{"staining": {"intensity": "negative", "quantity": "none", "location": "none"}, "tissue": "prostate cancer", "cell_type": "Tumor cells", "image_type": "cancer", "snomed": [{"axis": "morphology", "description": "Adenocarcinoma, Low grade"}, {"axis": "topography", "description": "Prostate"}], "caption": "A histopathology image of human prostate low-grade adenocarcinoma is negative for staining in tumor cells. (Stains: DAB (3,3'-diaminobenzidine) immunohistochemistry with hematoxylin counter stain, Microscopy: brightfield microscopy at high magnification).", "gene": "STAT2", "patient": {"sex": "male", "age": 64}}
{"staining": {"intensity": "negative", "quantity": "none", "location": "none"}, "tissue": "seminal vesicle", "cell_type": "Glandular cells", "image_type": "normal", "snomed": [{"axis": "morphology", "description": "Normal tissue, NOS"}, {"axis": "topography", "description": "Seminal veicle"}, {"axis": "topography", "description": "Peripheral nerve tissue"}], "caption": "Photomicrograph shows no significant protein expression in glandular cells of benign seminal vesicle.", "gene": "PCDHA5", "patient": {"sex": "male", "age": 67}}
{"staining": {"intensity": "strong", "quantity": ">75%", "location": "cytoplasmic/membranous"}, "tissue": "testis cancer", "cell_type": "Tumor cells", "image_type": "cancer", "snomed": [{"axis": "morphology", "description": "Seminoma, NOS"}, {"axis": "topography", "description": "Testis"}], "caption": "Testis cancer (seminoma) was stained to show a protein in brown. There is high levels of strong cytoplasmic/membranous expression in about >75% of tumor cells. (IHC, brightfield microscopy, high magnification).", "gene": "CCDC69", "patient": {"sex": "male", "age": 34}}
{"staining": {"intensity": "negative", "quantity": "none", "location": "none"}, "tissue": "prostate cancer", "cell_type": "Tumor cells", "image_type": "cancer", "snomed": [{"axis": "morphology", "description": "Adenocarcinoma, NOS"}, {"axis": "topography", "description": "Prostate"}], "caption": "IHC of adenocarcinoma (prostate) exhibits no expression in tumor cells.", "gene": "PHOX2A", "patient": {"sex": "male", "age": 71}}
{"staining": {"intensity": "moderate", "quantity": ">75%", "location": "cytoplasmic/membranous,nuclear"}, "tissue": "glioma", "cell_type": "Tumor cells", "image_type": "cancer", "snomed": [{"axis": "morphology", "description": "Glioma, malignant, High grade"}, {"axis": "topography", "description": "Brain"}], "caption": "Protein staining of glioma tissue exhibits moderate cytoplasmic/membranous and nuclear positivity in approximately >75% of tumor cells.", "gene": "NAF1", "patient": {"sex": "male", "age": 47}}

◇ ◇ ◇ ◇ ◇ ◇ ◇

WHAT YOU ARE ASKED TO DO: Repeat this material verbatim.

TASK ANSWER:
{"staining": {"intensity": "negative", "quantity": "none", "location": "none"}, "tissue": "prostate cancer", "cell_type": "Tumor cells", "image_type": "cancer", "snomed": [{"axis": "morphology", "description": "Adenocarcinoma, Low grade"}, {"axis": "topography", "description": "Prostate"}], "caption": "A histopathology image of human prostate low-grade adenocarcinoma is negative for staining in tumor cells. (Stains: DAB (3,3'-diaminobenzidine) immunohistochemistry with hematoxylin counter stain, Microscopy: brightfield microscopy at high magnification).", "gene": "STAT2", "patient": {"sex": "male", "age": 64}}
{"staining": {"intensity": "negative", "quantity": "none", "location": "none"}, "tissue": "seminal vesicle", "cell_type": "Glandular cells", "image_type": "normal", "snomed": [{"axis": "morphology", "description": "Normal tissue, NOS"}, {"axis": "topography", "description": "Seminal veicle"}, {"axis": "topography", "description": "Peripheral nerve tissue"}], "caption": "Photomicrograph shows no significant protein expression in glandular cells of benign seminal vesicle.", "gene": "PCDHA5", "patient": {"sex": "male", "age": 67}}
{"staining": {"intensity": "strong", "quantity": ">75%", "location": "cytoplasmic/membranous"}, "tissue": "testis cancer", "cell_type": "Tumor cells", "image_type": "cancer", "snomed": [{"axis": "morphology", "description": "Seminoma, NOS"}, {"axis": "topography", "description": "Testis"}], "caption": "Testis cancer (seminoma) was stained to show a protein in brown. There is high levels of strong cytoplasmic/membranous expression in about >75% of tumor cells. (IHC, brightfield microscopy, high magnification).", "gene": "CCDC69", "patient": {"sex": "male", "age": 34}}
{"staining": {"intensity": "negative", "quantity": "none", "location": "none"}, "tissue": "prostate cancer", "cell_type": "Tumor cells", "image_type": "cancer", "snomed": [{"axis": "morphology", "description": "Adenocarcinoma, NOS"}, {"axis": "topography", "description": "Prostate"}], "caption": "IHC of adenocarcinoma (prostate) exhibits no expression in tumor cells.", "gene": "PHOX2A", "patient": {"sex": "male", "age": 71}}
{"staining": {"intensity": "moderate", "quantity": ">75%", "location": "cytoplasmic/membranous,nuclear"}, "tissue": "glioma", "cell_type": "Tumor cells", "image_type": "cancer", "snomed": [{"axis": "morphology", "description": "Glioma, malignant, High grade"}, {"axis": "topography", "description": "Brain"}], "caption": "Protein staining of glioma tissue exhibits moderate cytoplasmic/membranous and nuclear positivity in approximately >75% of tumor cells.", "gene": "NAF1", "patient": {"sex": "male", "age": 47}}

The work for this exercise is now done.